Voting for the lesser of two evils just makes next election’s two evils greater. A commitment to always “vote against” the worse of two major candidates means we will vote for virtually anyone, as long as he or she is pitted against a suitably repulsive foil. There’s no floor. And if we continue rewarding bad candidates, accepting the social entropy that’s chipping away at our inhibitions, we will continue getting worse candidates. Not only that, but if a political party knows you will vote the line no matter what, then your vote is effectively useless.
In my conversations this season, some have seriously defended the idea that in an election between the two worst candidates imaginable—say, Hitler and Stalin—we would have a duty to vote against the greater evil. For many, there is no practical limit to this principle. There is no point at which we have a collective duty to say, “this is where I get off the train.”
- It’s moral evasion.
“Voting against” candidates tends to function as cover for supporting unfit or degenerate opponents. In reality, the “lesser of two evils” ceases to be lesser when it’s the evil we choose. And the trouble with surrendering our moral agency is how it tends to leave us willing to defend and excuse anything from “our guy.” After all, we are not complicit in helping a wicked leader come to power if we were only voting against a leader who was more wicked, still, right?

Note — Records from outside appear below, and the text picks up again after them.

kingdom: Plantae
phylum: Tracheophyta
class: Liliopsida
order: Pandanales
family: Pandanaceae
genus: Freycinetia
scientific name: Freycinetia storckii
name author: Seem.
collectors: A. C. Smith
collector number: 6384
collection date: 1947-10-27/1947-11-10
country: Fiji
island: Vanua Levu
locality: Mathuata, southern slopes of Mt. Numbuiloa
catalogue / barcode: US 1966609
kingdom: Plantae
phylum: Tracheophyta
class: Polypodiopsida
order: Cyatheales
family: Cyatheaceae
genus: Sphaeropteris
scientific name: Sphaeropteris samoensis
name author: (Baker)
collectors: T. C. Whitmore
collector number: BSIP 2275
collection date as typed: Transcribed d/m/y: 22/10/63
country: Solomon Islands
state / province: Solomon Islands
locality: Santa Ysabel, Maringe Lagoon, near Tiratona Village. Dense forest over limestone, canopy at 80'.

This game of make-believe gets much uglier when some of us decide not to play. A recent exchange on Fox News between conservative pundits Sean Hannity and Laura Ingraham, and former Arkansas governor Mike Huckabee, became a three-way attack on holdouts who refuse to support the Republican nominee for president.
Ingraham accused these folks of “standing with” Hillary Clinton in defense of killing babies. “That’s what ‘Never Trump’ stands for, I guess,” she huffed. “Roe v. Wade and partial birth abortion. Fantastic.”
“All of these ‘Never Trumpers’ out there,” agreed Huckabee, “need to get off their keister, if you will, stand up and recognize—”
“Get off their ***!” interrupted Hannity. “Tell them to get off their *** and stop being a bunch of crybabies.”
Conservatives who have opted out of voting for a major party candidate have done so because they view both choices as unacceptable. Those urging us to “vote against” the greater evil, see this as aiding and abetting the enemy. Not only that, but refusing to vote is actively supporting all that the other side stands for and promises. If we don’t vote for a terrible candidate who claims to be pro-life, we’re told, we have baby’s blood on our hands.
But this leaves accusers in the uncomfortable position of arguing that they’re not responsible for the evils of their candidate, but that folks voting for neither are responsible for the evils of the other candidate. Picking a side, evidently, absolves us of moral culpability. But refusing to pick a side makes us responsible for whatever evil befalls the country.
This kind of moral pretzel-making is the clearest argument for rejecting the theory that it’s possible to “vote against” a candidate. Instead, we should recover a philosophy of voting as the means by which the governed give their consent and choose their leaders. What happens at the polling place should not be seen as a game of wits to keep the poisoned cup as far from us as possible. When they’re both poisoned, there is no right choice but to walk away.